I have a male beta in a 2g tank. It has one live fern, an under gravel filter with a pump, air stone, and filter cartridge. It is heated to around 72f. It has ugly purple gravel, that I was too cheep to upgrade at this point, but will when I can afford. Anyways...there is this brown algae that started growing on the rocks and now is on the plastic tank, and the heater. I know that some bland looking fish can be kept with betas but I didn't know if anyone knew of a algae eating fish that would be ok with a beta in a 2g. If they get bigger than an inch or two I have a 20g set up now and a 55g in the works. Any ideas? Thanks for the advice!
Mal and Mooshoo the Beta


----------



## emc7

No fish, maybe a snail?


----------



## trashion

An olive nerite snail might take care of it, but they're hard to find. Just scrub the glass, don't overfeed, and don't leave lights on too long.


----------



## Guest

It is easier to just scrub the algae off and cut back on feeding than to add something else. 2 gallons is a small amount of water and when you add fish (not suggested) or snails, then you are just increasing the waste and just making the algae problem worse.

Unused toothbrushes make great algae scrapers in small tanks. 

Up your water changes, that should help as well.


----------



## audzter

heres the catch. the tank should be a bare tank that means there are no airstone or any gravel. thats the # 1 standard rule for betta keepers.. why?
first of all bettas do not need oxygen in the water since they breath air ... whaatt?? nooo airrrr??? thats right .. they breath atmospheric air they dont depend on the oxygen in the water. having a bare tank means cleaning more easy, since you have a 2 gal tank for the betta, use a cup to capture the betta then clean the whole tank then put the betta back ones the tank is clean, thats how you do it  and having a brown algea is just to much for a betta tank 
have fun and enjoy


----------



## trashion

Jeez, I wouldn't subject my betta to that.
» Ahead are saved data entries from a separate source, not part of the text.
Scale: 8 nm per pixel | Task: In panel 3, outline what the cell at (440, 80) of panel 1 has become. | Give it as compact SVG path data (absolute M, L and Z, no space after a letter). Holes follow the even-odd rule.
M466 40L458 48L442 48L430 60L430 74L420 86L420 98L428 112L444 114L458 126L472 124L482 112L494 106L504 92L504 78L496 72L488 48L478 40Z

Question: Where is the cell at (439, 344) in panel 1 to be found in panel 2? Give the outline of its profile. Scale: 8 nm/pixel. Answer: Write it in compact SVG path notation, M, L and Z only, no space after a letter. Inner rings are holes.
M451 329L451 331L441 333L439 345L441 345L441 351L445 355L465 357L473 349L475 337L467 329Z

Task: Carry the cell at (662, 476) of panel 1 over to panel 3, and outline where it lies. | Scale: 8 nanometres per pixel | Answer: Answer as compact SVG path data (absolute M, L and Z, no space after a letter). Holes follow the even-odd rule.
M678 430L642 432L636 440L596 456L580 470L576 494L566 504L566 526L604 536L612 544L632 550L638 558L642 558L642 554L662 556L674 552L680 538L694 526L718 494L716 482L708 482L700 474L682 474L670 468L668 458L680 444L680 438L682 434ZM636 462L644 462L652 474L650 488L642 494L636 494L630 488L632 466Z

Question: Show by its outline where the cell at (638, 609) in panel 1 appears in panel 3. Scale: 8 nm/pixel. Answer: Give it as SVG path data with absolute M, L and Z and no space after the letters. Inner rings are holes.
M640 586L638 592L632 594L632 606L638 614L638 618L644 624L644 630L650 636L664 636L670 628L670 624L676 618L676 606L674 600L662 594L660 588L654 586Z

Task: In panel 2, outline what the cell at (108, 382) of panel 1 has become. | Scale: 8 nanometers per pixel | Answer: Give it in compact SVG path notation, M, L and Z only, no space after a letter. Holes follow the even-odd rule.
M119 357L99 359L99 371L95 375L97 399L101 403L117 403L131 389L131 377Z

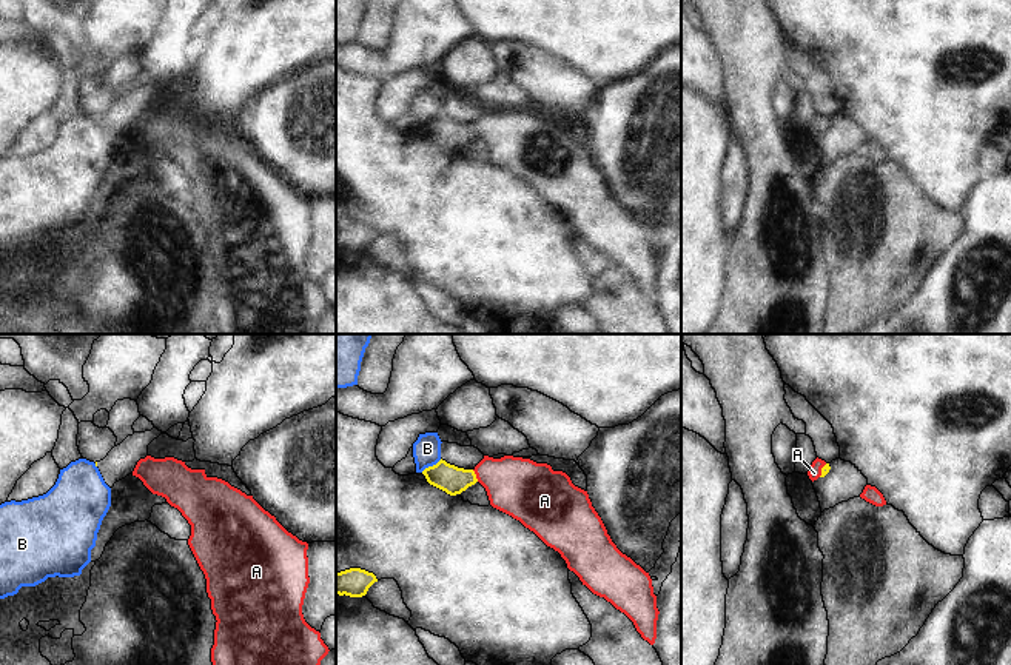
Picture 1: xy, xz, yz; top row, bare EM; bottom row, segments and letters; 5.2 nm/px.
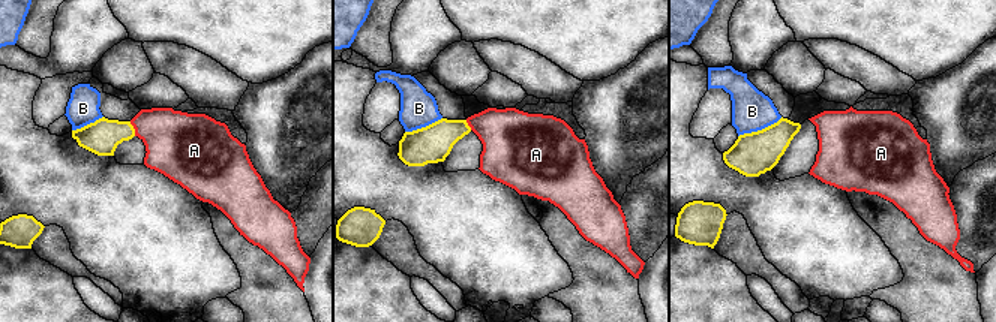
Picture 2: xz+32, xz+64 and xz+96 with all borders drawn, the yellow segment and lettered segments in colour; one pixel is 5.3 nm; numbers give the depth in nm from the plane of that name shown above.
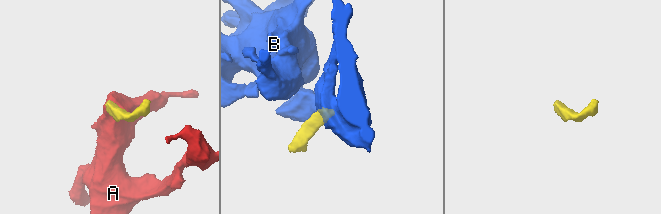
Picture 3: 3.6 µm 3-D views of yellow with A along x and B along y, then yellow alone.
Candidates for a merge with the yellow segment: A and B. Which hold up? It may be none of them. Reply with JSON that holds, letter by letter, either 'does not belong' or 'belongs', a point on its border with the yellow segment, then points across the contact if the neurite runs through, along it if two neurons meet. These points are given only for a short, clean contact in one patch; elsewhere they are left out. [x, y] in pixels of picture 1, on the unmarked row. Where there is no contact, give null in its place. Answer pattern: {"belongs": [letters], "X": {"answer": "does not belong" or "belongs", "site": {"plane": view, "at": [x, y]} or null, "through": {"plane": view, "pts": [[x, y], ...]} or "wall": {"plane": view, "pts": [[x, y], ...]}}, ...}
{"belongs": ["A"], "A": {"answer": "belongs", "site": {"plane": "xz", "at": [475, 131]}, "through": {"plane": "xz", "pts": [[453, 136], [475, 131], [500, 131], [518, 142]]}}, "B": {"answer": "does not belong", "site": {"plane": "xz", "at": [430, 122]}, "wall": {"plane": "xz", "pts": [[441, 114], [421, 126]]}}}

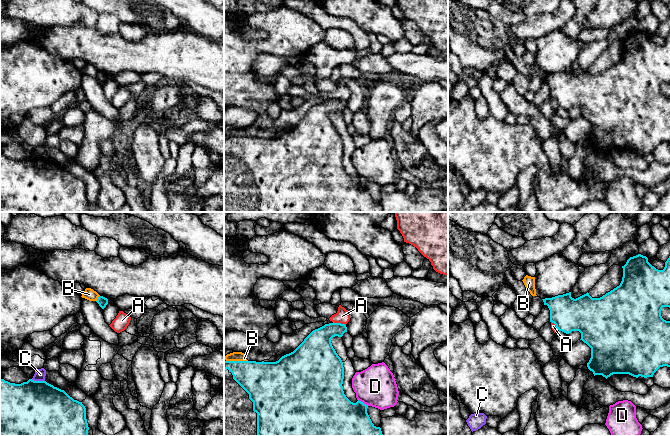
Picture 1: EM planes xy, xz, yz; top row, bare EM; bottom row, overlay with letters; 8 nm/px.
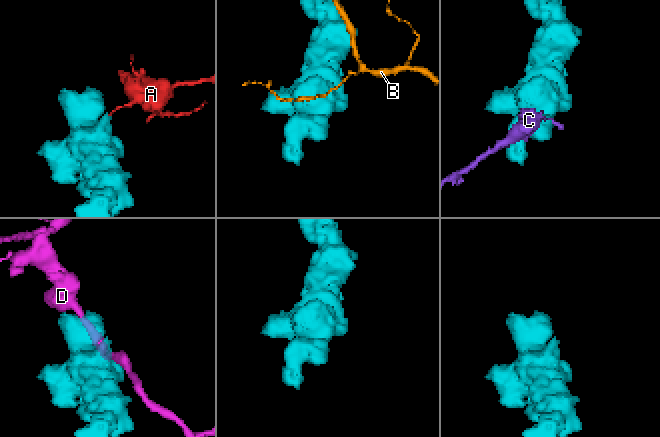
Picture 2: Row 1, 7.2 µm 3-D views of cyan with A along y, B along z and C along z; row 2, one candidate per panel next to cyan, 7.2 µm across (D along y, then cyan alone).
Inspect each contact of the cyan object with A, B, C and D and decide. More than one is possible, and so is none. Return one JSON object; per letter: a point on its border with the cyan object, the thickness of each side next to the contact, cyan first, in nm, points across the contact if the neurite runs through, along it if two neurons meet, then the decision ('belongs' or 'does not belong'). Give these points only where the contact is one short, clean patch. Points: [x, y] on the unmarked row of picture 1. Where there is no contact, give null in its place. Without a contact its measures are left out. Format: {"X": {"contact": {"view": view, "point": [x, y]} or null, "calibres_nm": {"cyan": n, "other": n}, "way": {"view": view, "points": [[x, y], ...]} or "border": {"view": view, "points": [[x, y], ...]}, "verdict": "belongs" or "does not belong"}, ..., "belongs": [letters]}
{"A": {"contact": {"view": "xz", "point": [339, 99]}, "calibres_nm": {"cyan": 220, "other": 120}, "border": {"view": "xz", "points": [[333, 97], [345, 101]]}, "verdict": "does not belong"}, "B": {"contact": {"view": "xy", "point": [98, 74]}, "calibres_nm": {"cyan": 80, "other": 90}, "verdict": "does not belong"}, "C": {"contact": {"view": "xy", "point": [38, 157]}, "calibres_nm": {"cyan": 500, "other": 90}, "verdict": "does not belong"}, "D": {"contact": {"view": "xz", "point": [362, 178]}, "calibres_nm": {"cyan": 420, "other": 320}, "verdict": "does not belong"}, "belongs": []}

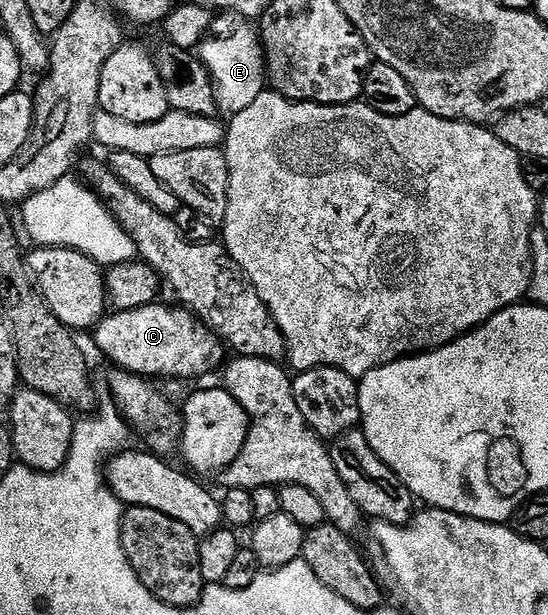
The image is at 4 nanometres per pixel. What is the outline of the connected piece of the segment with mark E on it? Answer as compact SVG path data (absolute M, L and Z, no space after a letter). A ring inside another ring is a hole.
M251 26L236 28L228 35L211 36L199 48L199 58L214 80L219 110L226 115L244 111L266 91L268 74L266 71L266 53L261 38Z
There's nothing wrong with keeping a betta in a filtered tank. Even if they don't breathe dissolved oxygen, there's no reason to keep them in a nitrogen soup. Also, with no decor, the fish has nowhere to hide and may get stressed. Keeping fish in a bare tank is kind of cruel.


----------



## Guest

Agreed. ^^ A bare tank is fine for breeding and raising fry maybe, but I still wouldn't take the fish out and clean everything. 

Bettas live fine in filtered tanks. In unfiltered tanks you have to do water changes every other day......in filtered tanks you can go a bit longer than that. They won't die from water movement either as long as it doesn't stress them.


----------



## audzter

well just one thing, bettas are much happier in the 2 gal tank, some times in the community tank the betta get nipped by other fishes, wich cause much stress than being on the safe bare tank. any ways its your choice^^


----------



## Guest

If you choose the right tankmates, bettas are perfectly happy in a community tank.
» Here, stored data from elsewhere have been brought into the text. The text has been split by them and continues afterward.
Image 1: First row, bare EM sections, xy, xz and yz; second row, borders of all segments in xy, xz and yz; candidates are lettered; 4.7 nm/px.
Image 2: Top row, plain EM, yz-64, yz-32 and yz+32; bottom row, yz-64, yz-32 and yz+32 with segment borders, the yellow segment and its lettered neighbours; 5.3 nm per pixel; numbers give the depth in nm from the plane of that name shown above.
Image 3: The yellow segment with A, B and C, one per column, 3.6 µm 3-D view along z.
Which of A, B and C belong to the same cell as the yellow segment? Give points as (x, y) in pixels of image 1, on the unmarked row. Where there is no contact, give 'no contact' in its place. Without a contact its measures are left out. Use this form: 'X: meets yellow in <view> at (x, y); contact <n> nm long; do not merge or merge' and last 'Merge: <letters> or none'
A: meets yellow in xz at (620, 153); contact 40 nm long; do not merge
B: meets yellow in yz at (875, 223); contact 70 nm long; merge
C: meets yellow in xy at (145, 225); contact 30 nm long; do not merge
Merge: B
And they can live alone in a nicely planted 5 or 10g and be perfectly happy. I've witnessed it myself.


----------



## emc7

But audtzer is right that you can put the betta in a (dark is better) cup, take the water level down enough for your hand, and scrub all the algae off, siphon it up and then put the fish back after a 50% water change.


----------



## LovinLiveBearer

I am very aware that bettas go to the surface for air and that the air in the water does not matter. I purely keep the air stone and filter to help keep the water clean and I think it is just healthier in general to have oxygenated water than not. I do water changes about once a week and try to wipe down the sides. I just thought that it might help keep the tank even cleaner if there was some sort of clean up crew on the bottom. I do not over feed Mooshoo. I only put in what he can eat. Anyways, thanks for the advice, I will look into getting a snail and up the water changes. Thanks!


----------



## trashion

Even just putting it "what he can eat" can be too much. It's the waste they produce, not necessarily the food they don't eat, that can foul up the water. My friend's fish ate itself to death. They will keep eating as much as they can. I only feed bettas maybe 4-5 pellets every other day.


----------



## Ricker

If your 20g is a community tank try and put him in there. I keep my betta in my 55 he doesn't bother a soul and loves the room.


----------



## CaysE

JustOneMore20 said:


> ...Bettas live fine in filtered tanks. In unfiltered tanks you have to do water changes every other day......in filtered tanks you can go a bit longer than that. They won't die from water movement either as long as it doesn't stress them.


Agreed... my male crowntail has been thriving well in my Eclipse Hex5. It's well-planted with an Eco-Complete substrate... he gets a healthy bubblenest going pretty often. 

I feed him frozen bloodworms... he doesn't even look at pellets anymore.


----------



## shade2dope

I have heard that its not good to feed blood worms everyday...to much protien.Iam not sure on that though.I like to give mine a variety of live frozen and pellet flake form betta pro being one of my favs.I would do what evrone else is saying a scrub it down.I would leave the decor betta like to sleep on the plants.


----------